He came to the system over the open fields, unopposed by owl or Pasture mole, a thunderstorm that rained down blood. He cast his shadow on the wood long before he reached it, for the adult males shuddered and shook in advance of his coming, gathering first at Barrow Vale and then going in twos and threes down the tunnels to the Westside, where the pastures are.

  They saw him in the setting sun one spring evening, his silhouette growing bigger and more threatening as the sun set. They scuffed and stamped in the tunnels, running this way and that, crying out in fear and upset, half attacking each other before turning to face a mole whose very size made their muscles grow weak.

  Saying nothing, he slowly advanced on them all, his great head hunched forward, his snout like a huge talon, his shoulders like yew trunks.

  The first that came to him he hardly seemed to touch, yet down he fell, not only dead but torn to death; the second died of a talon thrust so powerful that it seemed to start at his snout and end at his tail; the third turned to run even before he attacked, but too late. A mighty lunge from Mandrake caught him too, and he lay screaming, his black fur savaged open, red blood glistening. And as Mandrake passed by, he coldly crushed his snout and left him there arced out in a bloody, searing, ruthless death. Then they backed before him this way and that, chattering in fear, running away, taking to surface routes in their fright.

  So Mandrake entered the Duncton Westside, resistance by the toughest moles in the system crushed, and made straight for Barrow Vale. There, he roared and smote the walls so that all the system would know from the shuddering vibrations that he had come. ‘My name is Mandrake,’ he roared, ‘Mandrake! Let anymole that opposes me come forward now.’ But the three bravest were dead and not one single mole more stirred. Then he cried out in a strange, harsh tongue the language of Siabod, which lay far to the northwest and was a system of which no Duncton mole had ever even heard at that time.

  ‘Mandrake Siabod wyf i, a wynebodd Gelert Helgi Cwmoerddrws a’i anwybyddu. Wynebais Gerrig Castell y Gwynt a’u gwatwar. Gadewch i unrhyw wadd a feddylio nad yw’n fofni wynebu’m crafangau nawr.’ Whatever it meant, its intent was clear. It was a threat, and one no Duncton mole dared answer.

  He had come at mating time, a full cycle of seasons before Rebecca’s maturing and Bracken’s birth, and he travelled to all parts of the system, killing male after male to take their females. Even the males that refused to fight, or tried to run clear, he killed. Fighting is one thing, killing another, and no mating time in Duncton was ever so overcast as that. And when it was over and the warmer days of May came on, he brooded here and there—now over to the Westside, now down to the Marsh End. He said barely a word throughout this terrible time, a brooding, silent curse upon anymole whose territory he moved into. Many were the empty burrows that he found, still warm from the moles who had left in haste to avoid facing him. Only mothers with young remained, watching terrified as he stared at them from a burrow entrance, his head massive and his eyes as black as night, staring at their children. But these, at least, he didn’t harm.

  He became an elder without asking or being asked, after killing an elder in a mating fight and taking his place.

  He said nothing at the first elder meeting he attended, merely staring at the others, who conducted the business in a hurried hush with furtive glances in his direction. Only two males showed any reaction other than fear at the meeting: Hulver greeted him formally and then ignored him, refusing to be hurried or harried by the others into doing his part of the business any faster, while Rune, ever conscious of where he might find advancement, made ingratiating comments like, ‘We would all agree that it would be a privilege if he that is new, and welcome, among us might give us his view.’ To which Mandrake said absolutely nothing.

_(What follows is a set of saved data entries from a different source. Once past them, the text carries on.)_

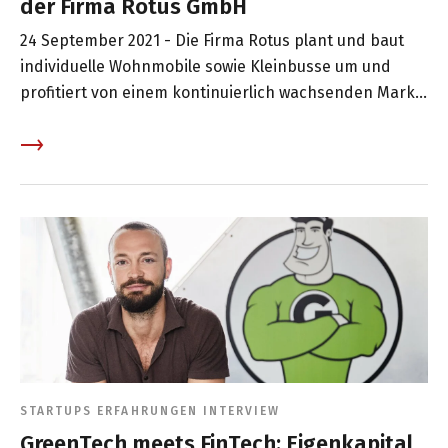
der Firma Rotus GmbH
24 September 2021 -
Die Firma Rotus plant und baut
individuelle Wohnmobile sowie Kleinbusse um und
profitiert von einem kontinuierlich wachsenden Markt.
52 Swisspeers Investoren haben ihnen bei der
Finanzierung der Kosten der Gewerbehalle geholfen
und somit den Aufbau an einem neuen Standort
ermöglicht. Wir haben mit Paul Hafner & René Kobler
gesprochen.
STARTUPS
ERFAHRUNGEN
INTERVIEW
GreenTech meets FinTech: Eigenkapital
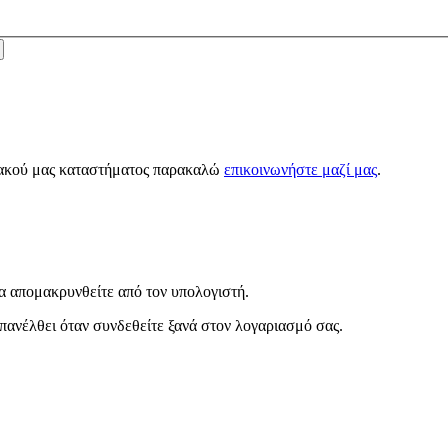
κτυακού μας καταστήματος παρακαλώ
επικοινωνήστε μαζί μας
.
α απομακρυνθείτε από τον υπολογιστή.
πανέλθει όταν συνδεθείτε ξανά στον λογαριασμό σας.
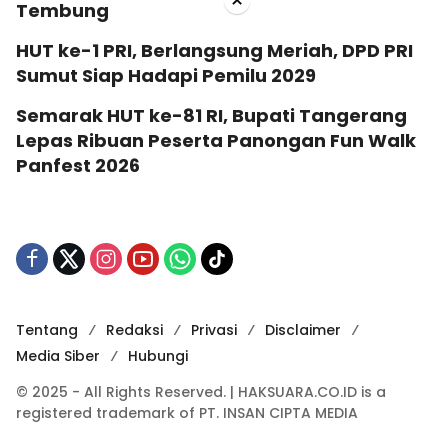
×
Tembung
HUT ke-1 PRI, Berlangsung Meriah, DPD PRI
Sumut Siap Hadapi Pemilu 2029
Semarak HUT ke-81 RI, Bupati Tangerang
Lepas Ribuan Peserta Panongan Fun Walk
Panfest 2026
Tentang
Redaksi
Privasi
Disclaimer
Media Siber
Hubungi
© 2025 - All Rights Reserved. | HAKSUARA.CO.ID is a
registered trademark of PT. INSAN CIPTA MEDIA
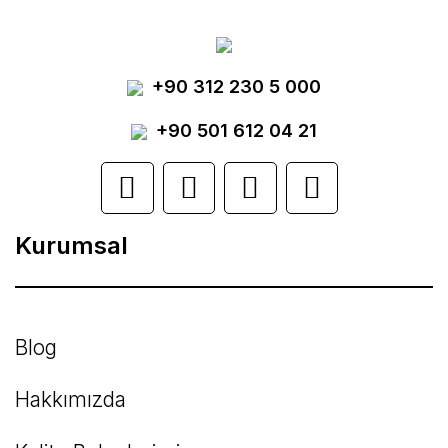
Görüş ve önerileriniz için teşekkür ederiz.
Yorum Yaz
+90 312 230 5 000
Ürün resmi kalitesiz, bozuk veya
görüntülenemiyor.
+90 501 612 04 21
Ürün açıklamasında eksik bilgiler bulunuyor.
Ürün bilgilerinde hatalar bulunuyor.
Kurumsal
Ürün fiyatı diğer sitelerden daha pahalı.
Bu ürüne benzer farklı alternatifler olmalı.
Blog
Hakkımızda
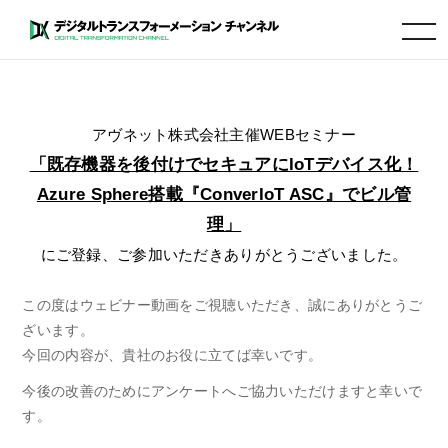
toggle
navigation
アヴネット株式会社主催WEBセミナー
「既存機器を後付けでセキュアにIoTデバイス化！
Azure Sphere搭載『ConverIoT ASC』でビル管
理」
にご登録、ご参加いただきありがとうございました。
この度はウェビナー動画をご視聴いただき、誠にありがとうご
ざいます。
今回の内容が、貴社のお役に立てば幸いです。
今後の改善のためにアンケートへご協力いただけますと幸いで
す。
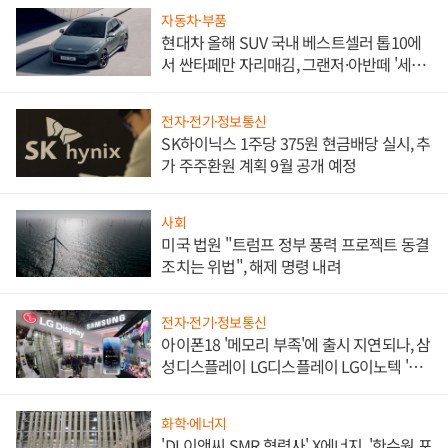
자동차·부품
현대차 올해 SUV 국내 베스트셀러 톱10에
서 싼타페만 자리매김, 그랜저·아반떼 '세단
쌍끌이'로 내수 방어
전자·전기·정보통신
SK하이닉스 1주당 375원 현금배당 실시, 추
가 주주환원 계획 9월 공개 예정
사회
미국 법원 "트럼프 정부 풍력 프로젝트 동결
조치는 위법", 해제 명령 내려
전자·전기·정보통신
아이폰18 '메모리 부족'에 출시 지연되나, 삼
성디스플레이 LG디스플레이 LG이노텍 '탈
애플' 수익 다각화 속도
화학·에너지
'DL이앤씨 SMR 협력사' X에너지, '한수원 포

  In May he attended his second elder meeting, again saying not a word. But at his third, in June, when plans for the Midsummer trek to the Stone were being debated, he made his first move.

  There were now grave doubts among some of the younger elders as to whether the Midsummer trek was worthwhile; Burrhead, in particular, argued that the known presence of more owls up on the hill, combined with the scarcity of worms that year and the many changes that had come over the system (they all knew that he was referring to the many deaths that had overtaken them following Mandrake’s arrival), were all factors that made the Midsummer trek of doubtful value. Rune agreed, adding that the trek was merely a sentimental throwback to the past when ‘aims were different from what they are now and there was a greater need to keep the system together by a show of unity such as the trek represented’.